I also posted a similar comment on his blog. He wrote this in reply:

But can’t you feel your (and my, we all do it) selectivity? Exegesis couldn’t be clearer regarding what to do with our possessions, or with whom you eat dinner, or whether to accumulate pension funds, etc. We roundly ignore these items or rationalize, don’t we? But then on homosexuality we become literalists?

To which I wrote,

I’m confused, James. Are you saying that you believe the church’s traditional doctrine on sexuality is correct, but, since we fall short in all these other areas, we’re hypocrites to try to follow it?

By all means, the Law can only condemn us. And when it does, we fall on our knees and thank God for the cross of his Son Jesus. We don’t shrug and say something like, “My greed, or my hypocrisy, or my idolatry is no big deal.” It is a big deal; it will send us to hell apart from Christ’s atoning sacrifice.

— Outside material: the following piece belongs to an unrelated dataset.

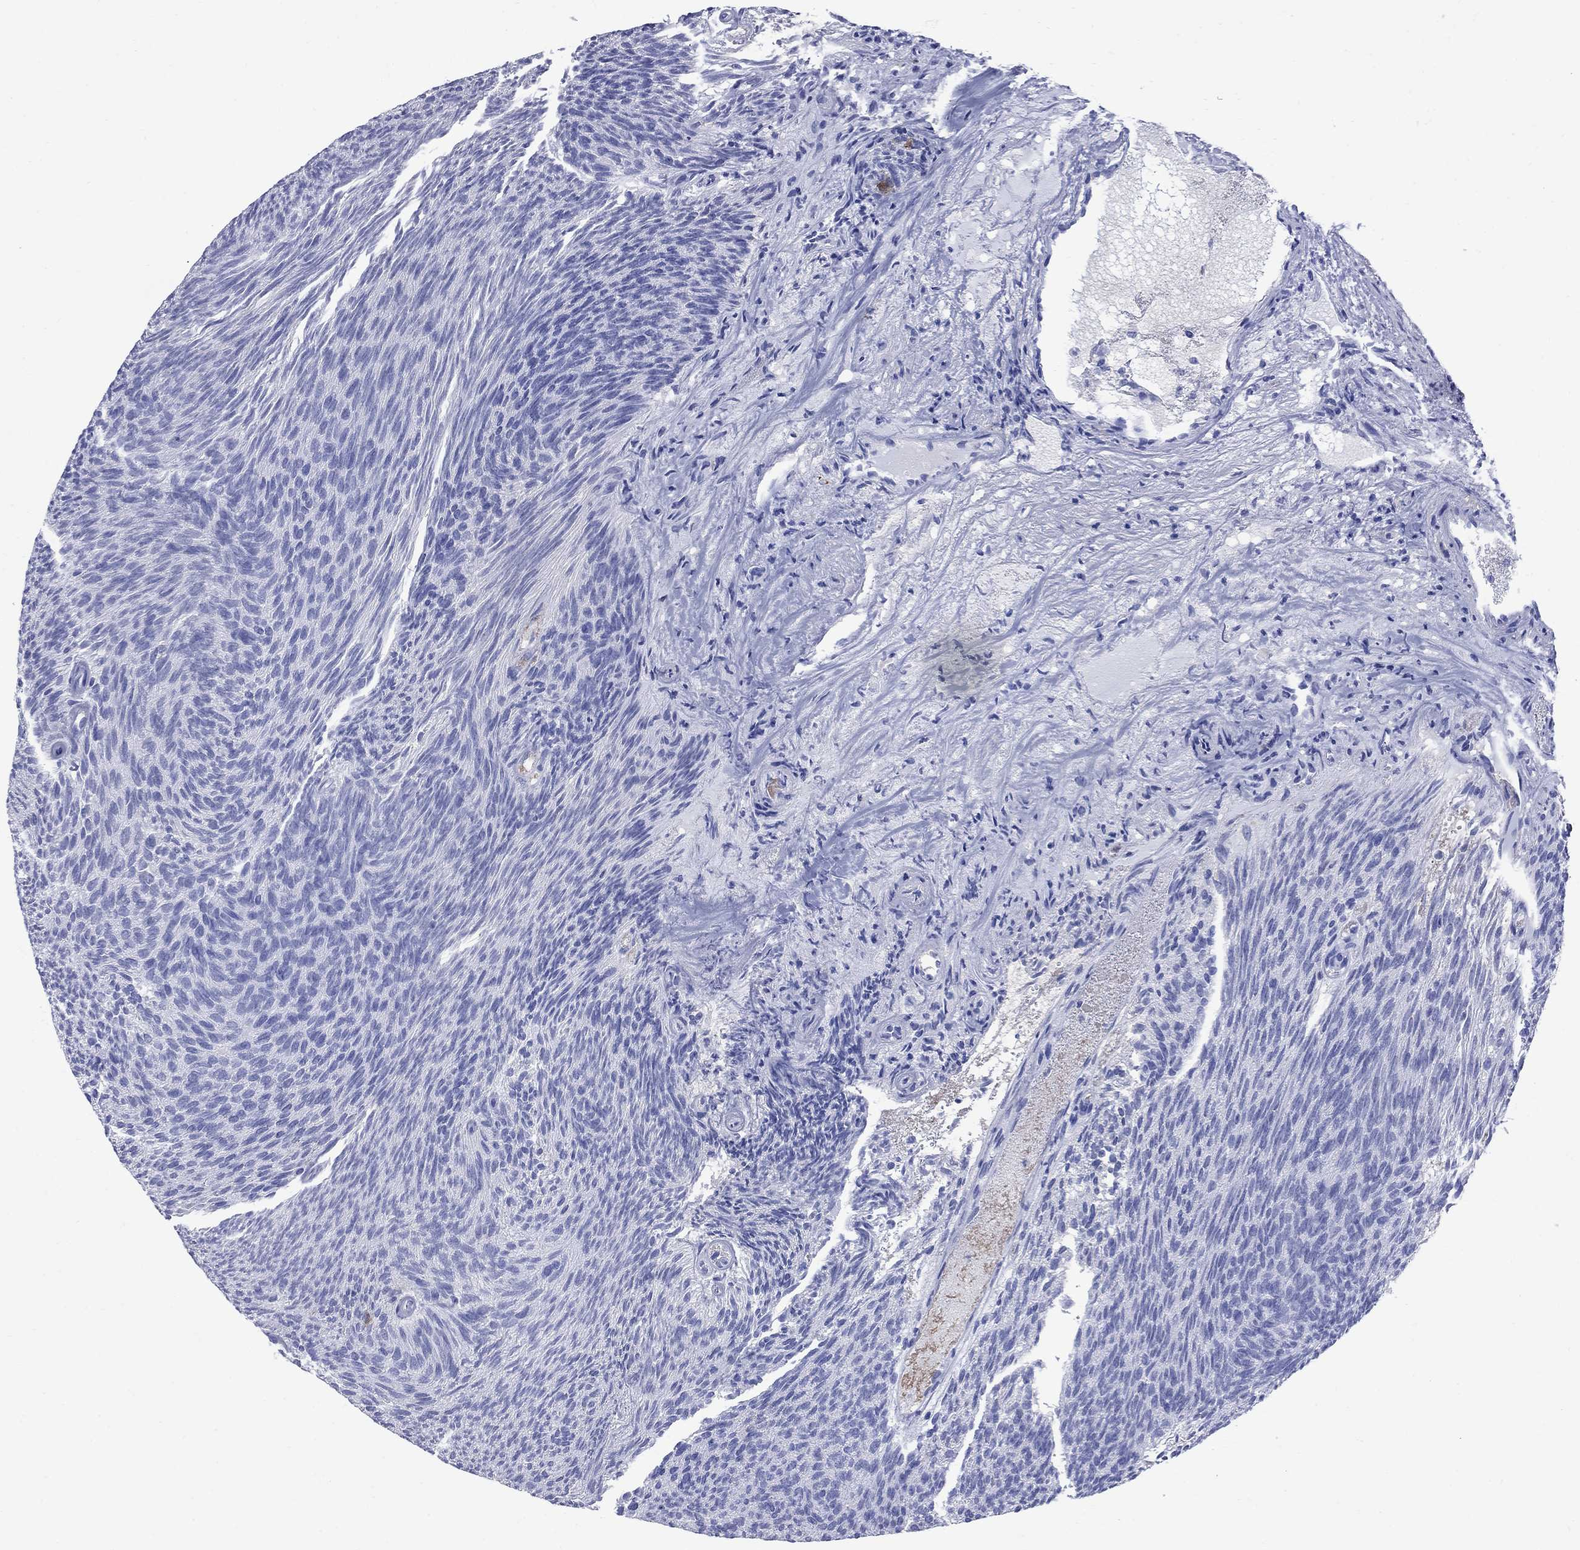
{"staining": {"intensity": "negative", "quantity": "none", "location": "none"}, "tissue": "urothelial cancer", "cell_type": "Tumor cells", "image_type": "cancer", "snomed": [{"axis": "morphology", "description": "Urothelial carcinoma, Low grade"}, {"axis": "topography", "description": "Urinary bladder"}], "caption": "DAB (3,3'-diaminobenzidine) immunohistochemical staining of human urothelial cancer demonstrates no significant positivity in tumor cells.", "gene": "TACC3", "patient": {"sex": "male", "age": 77}}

So do we ignore or rationalize other ways in which we sin? I’m sure we do. We’re terrible sinners, after all. But inasmuch as we become aware of our sin, we repent. And as pastors we teach our flock to do the same.

Do you disagree? Have I misunderstood you?

I want to underscore one point I make above: Despite protests to the contrary, Dr. Howell hasn’t heard me—or people on “my side”—if he doesn’t understand why we believe these issues related to sex are essential to Christian faith. We make this argument from scripture—not from creeds, confessions, or founding documents of our denomination. If the Bible is our ultimate authority that guides faith and practice (which United Methodists say they believe), then it’s no use arguing from lesser authorities.

By the way, the same creeds, confessions, and founding documents that fail to mention sexual sin also fail to mention any number of sins about which Dr. Howell and Methodists on the left wing have also “become literalists.” By Dr. Howell’s logic, should we disregard the Bible’s teaching on immigrants, for example, because we ignore so many other “clear” teachings of scripture? I suspect he would say no.

Because of scripture, we believe that without repentance, the practice of homosexuality—alongside many other sins that all of us have committed—risks excluding us from God’s kingdom eternally. While I don’t expect Dr. Howell to agree with this conviction, I do expect him and my fellow United Methodists who disagree with “my side” to understand what’s at stake for us.

Please don’t patronize us by saying that we’re not really arguing theology or that matters pertaining to (nothing less than) eternal life or death aren’t “essential.”

If you believed what we believe about this or any other sin, you would agree that, in the interest of love, it is essential.